--- Exercise brief ---
An exact transcript of every entry is required, without any of the pictures.

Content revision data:
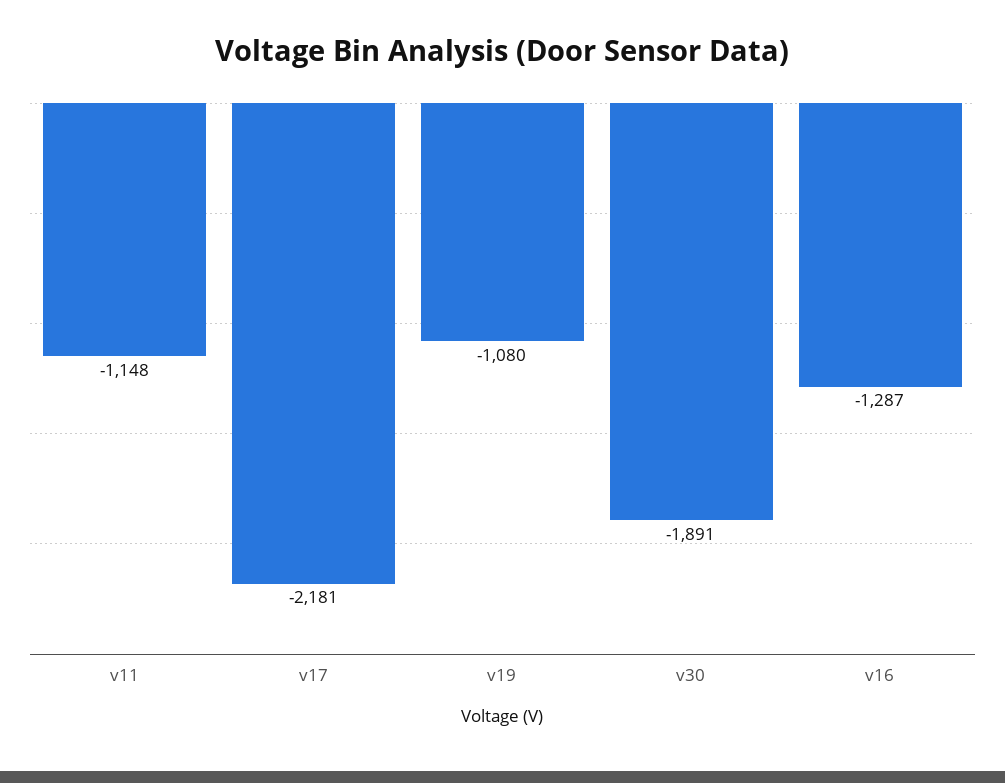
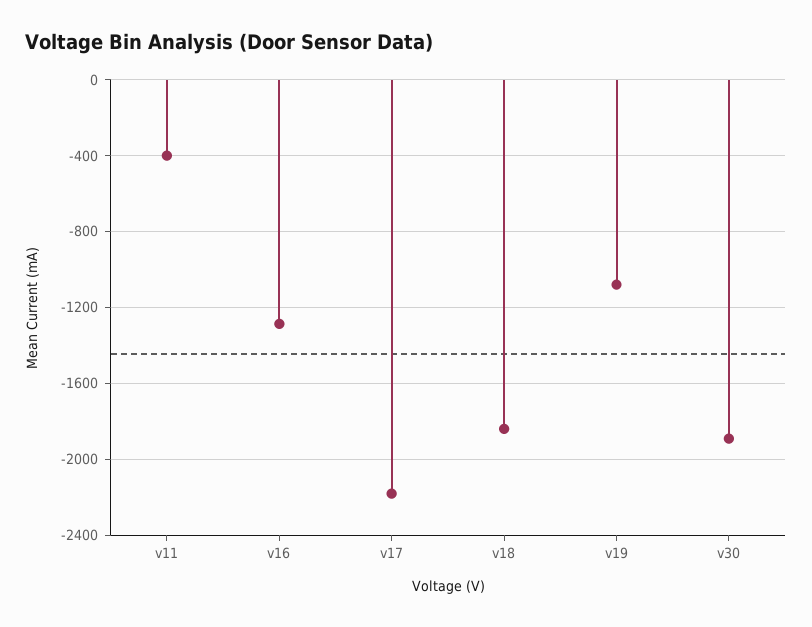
  {
-   "v11": -1148,
+   "v11": -400,
    "v17": -2181,
    "v19": -1080,
    "v30": -1891,
-   "v16": -1287
+   "v16": -1287,
+   "v18": -1850
  }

--- Exercise solution ---
  {
-   "v11": -1148,
+   "v11": -400,
    "v17": -2181,
    "v19": -1080,
    "v30": -1891,
-   "v16": -1287
+   "v16": -1287,
+   "v18": -1850
  }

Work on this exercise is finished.